The dining room is a case study of restrained simplicity. A round pedestal table is girdled with six cream-colored fret-backed chairs beneath a brass-and-bronze chandelier, and a chevron motif expresses itself on the coffered ceiling. Nearby, all the walls of the kitchen, not simply the backsplash, are sheathed in a dramatic diamond-patterned aqua-and-chocolate tile. This color is contrasted and enhanced by the white cabinetry and countertops. The adjacent pantry is treated as a small room with teal tile, oak shelves and a big window to brighten the space. 

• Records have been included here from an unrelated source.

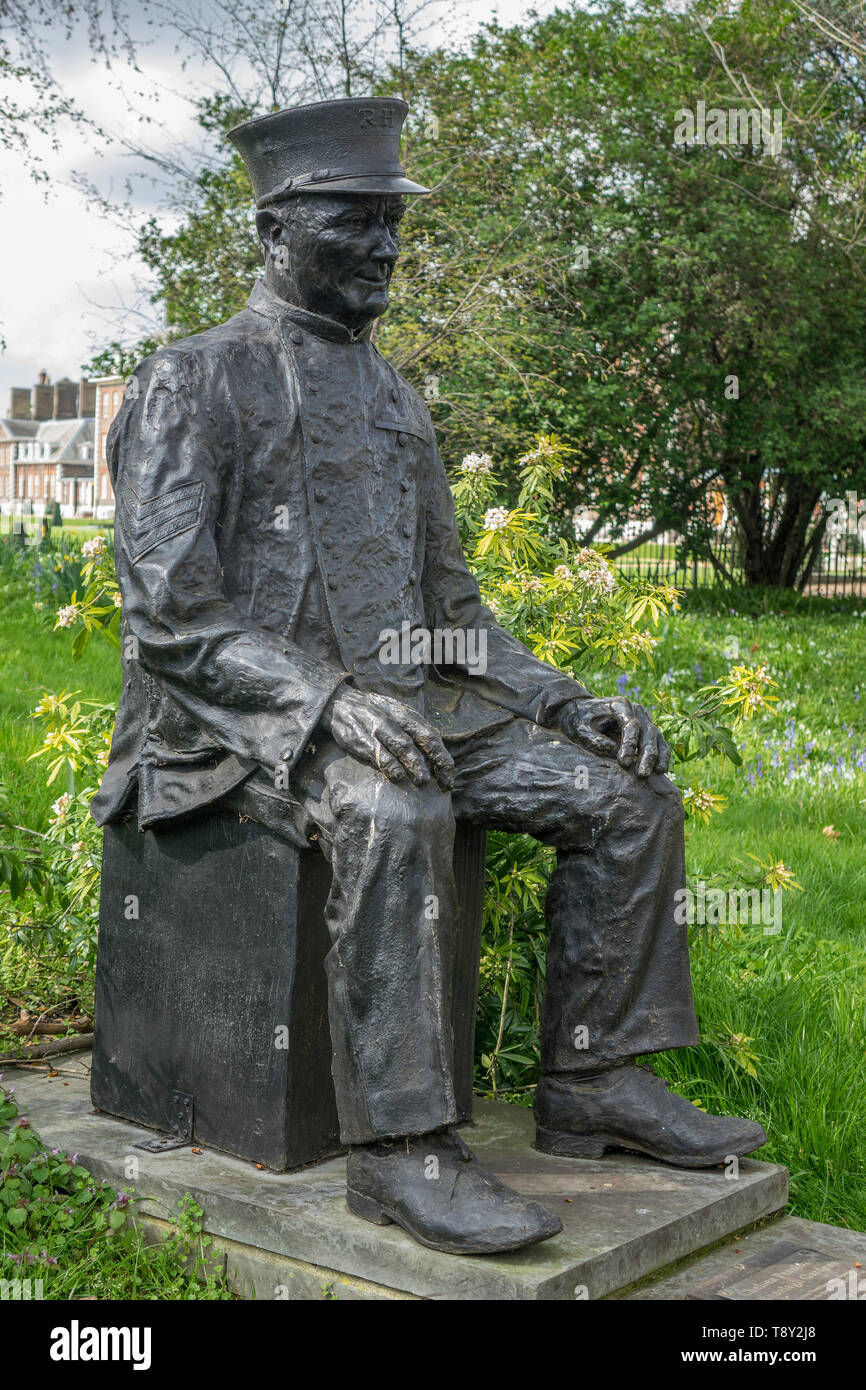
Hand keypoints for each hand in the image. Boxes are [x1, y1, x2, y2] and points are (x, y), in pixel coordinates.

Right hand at [320, 688, 454, 790]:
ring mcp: (381, 729)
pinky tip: (398, 777)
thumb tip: (435, 755)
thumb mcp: (396, 714)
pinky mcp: (364, 740)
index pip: (433, 736)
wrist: (341, 704)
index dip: (444, 758)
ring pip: (404, 747)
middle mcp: (398, 720)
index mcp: (408, 715)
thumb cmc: (374, 713)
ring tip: (423, 781)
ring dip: (416, 765)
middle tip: (444, 783)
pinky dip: (391, 767)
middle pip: (425, 740)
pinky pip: (381, 755)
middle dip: (437, 763)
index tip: (449, 776)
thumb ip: (414, 730)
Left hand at [560, 696, 670, 777]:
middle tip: (642, 775)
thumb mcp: (579, 728)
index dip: (629, 744)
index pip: (631, 724)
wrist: (580, 712)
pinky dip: (662, 755)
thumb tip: (614, 752)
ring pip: (656, 737)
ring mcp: (643, 719)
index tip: (623, 763)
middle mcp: (636, 710)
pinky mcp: (646, 730)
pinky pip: (658, 742)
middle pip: (647, 731)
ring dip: (657, 756)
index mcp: (619, 705)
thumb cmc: (578, 720)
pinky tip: (662, 770)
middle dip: (647, 754)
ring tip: (657, 774)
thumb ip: (594, 739)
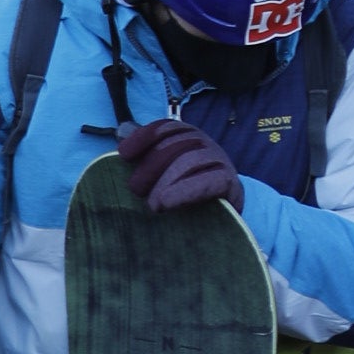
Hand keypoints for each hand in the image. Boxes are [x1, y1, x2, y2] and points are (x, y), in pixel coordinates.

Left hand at [117, 113, 242, 214]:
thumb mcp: (161, 173)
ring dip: (166, 181)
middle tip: (136, 190)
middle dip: (152, 165)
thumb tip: (122, 131)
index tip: (124, 154)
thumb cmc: (184, 197)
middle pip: (176, 143)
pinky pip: (210, 181)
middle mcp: (206, 144)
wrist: (220, 226)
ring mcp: (221, 162)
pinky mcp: (232, 185)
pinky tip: (166, 202)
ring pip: (190, 160)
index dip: (144, 137)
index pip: (166, 128)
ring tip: (153, 204)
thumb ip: (145, 153)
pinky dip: (186, 191)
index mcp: (189, 137)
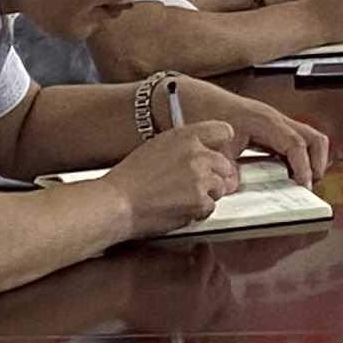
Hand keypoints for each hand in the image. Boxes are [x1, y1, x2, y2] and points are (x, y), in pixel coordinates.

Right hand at [117, 119, 244, 233]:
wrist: (117, 202)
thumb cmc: (130, 178)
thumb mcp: (158, 146)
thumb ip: (186, 147)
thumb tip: (210, 157)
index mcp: (186, 136)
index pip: (223, 131)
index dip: (221, 144)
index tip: (218, 154)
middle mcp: (197, 155)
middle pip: (225, 164)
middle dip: (214, 176)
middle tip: (193, 185)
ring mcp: (200, 179)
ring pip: (220, 187)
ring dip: (206, 194)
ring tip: (180, 197)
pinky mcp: (199, 201)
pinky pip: (210, 207)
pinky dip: (198, 211)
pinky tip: (178, 207)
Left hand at [201, 92, 332, 184]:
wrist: (194, 99)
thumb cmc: (205, 115)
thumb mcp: (216, 148)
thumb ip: (230, 171)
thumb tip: (240, 189)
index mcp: (265, 121)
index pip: (297, 144)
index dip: (304, 167)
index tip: (304, 186)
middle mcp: (276, 119)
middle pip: (314, 138)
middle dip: (318, 163)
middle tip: (309, 185)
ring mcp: (275, 122)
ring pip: (308, 139)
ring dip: (310, 160)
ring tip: (301, 182)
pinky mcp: (271, 128)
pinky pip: (295, 142)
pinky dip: (298, 158)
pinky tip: (287, 174)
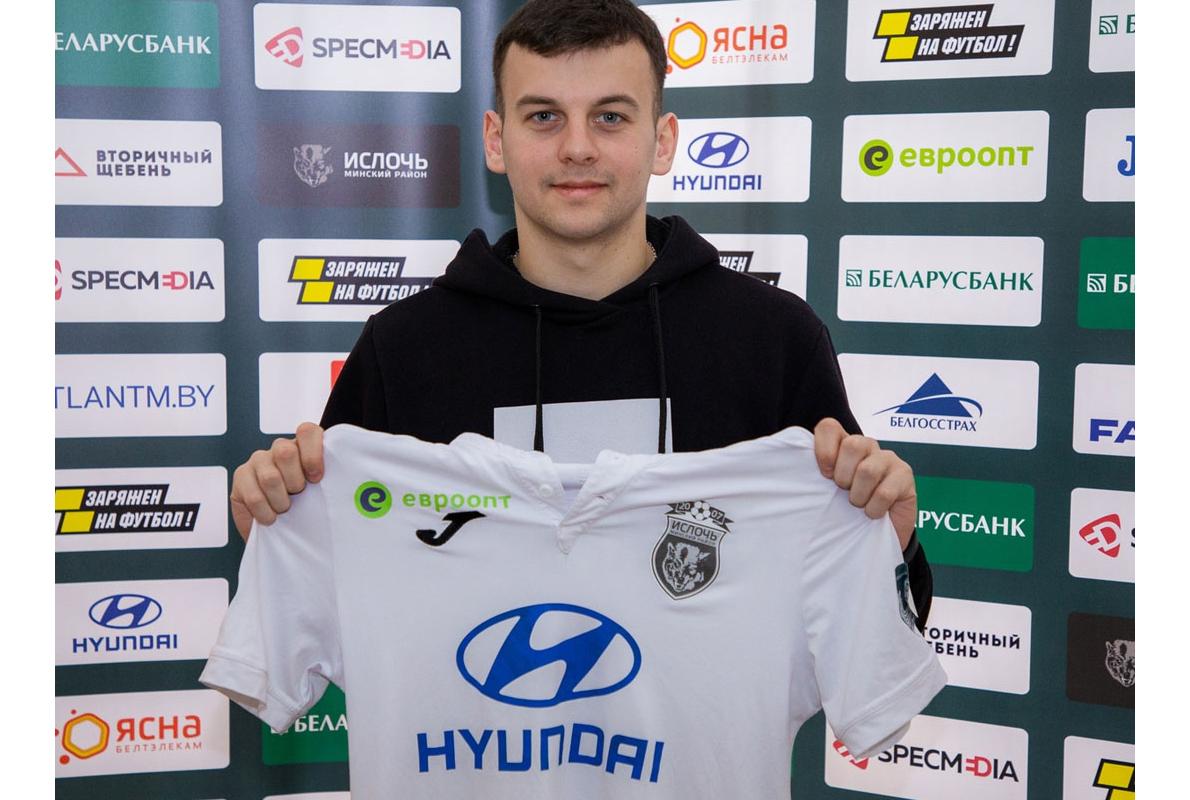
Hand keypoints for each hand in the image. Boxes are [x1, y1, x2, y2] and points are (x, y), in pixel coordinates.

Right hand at [230, 422, 323, 540]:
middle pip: (286, 452)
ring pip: (270, 477)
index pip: (307, 432)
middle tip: (297, 496)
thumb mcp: (321, 494)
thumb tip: (346, 485)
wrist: (279, 532)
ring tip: (284, 509)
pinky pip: (254, 496)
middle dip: (295, 482)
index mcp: (304, 447)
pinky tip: (270, 517)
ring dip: (281, 501)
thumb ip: (329, 481)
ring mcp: (258, 460)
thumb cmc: (305, 510)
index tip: (316, 478)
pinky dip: (266, 513)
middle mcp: (280, 448)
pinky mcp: (241, 476)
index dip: (312, 454)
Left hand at [813, 418, 915, 549]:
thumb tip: (790, 472)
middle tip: (843, 492)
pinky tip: (873, 513)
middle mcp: (866, 446)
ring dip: (858, 495)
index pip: (829, 427)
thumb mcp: (824, 491)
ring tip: (858, 504)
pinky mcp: (905, 475)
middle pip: (853, 444)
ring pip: (868, 469)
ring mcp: (888, 458)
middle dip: (843, 476)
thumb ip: (811, 476)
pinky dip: (874, 509)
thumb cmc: (845, 510)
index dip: (824, 449)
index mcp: (842, 444)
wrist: (876, 534)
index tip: (825, 474)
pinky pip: (884, 492)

The white walls with the stone and tile floors that work so well downstairs sing on the upper level as well. In the master bedroom, color comes in the form of a pale teal-and-beige duvet that complements the hues of the ikat-patterned rug. “It’s the use of color that makes this a very beautiful and happy environment,” says Sally. And in addition to the color, Garrigues says that the simplicity of the white plaster backdrop is an essential design element in the bedroom and every room in the house. “It’s the walls that provide the necessary visual relief in every space,” says Garrigues. “They are what made it possible to introduce the tiles, the modern art and all manner of color, which is what provides the home with a sense of drama.”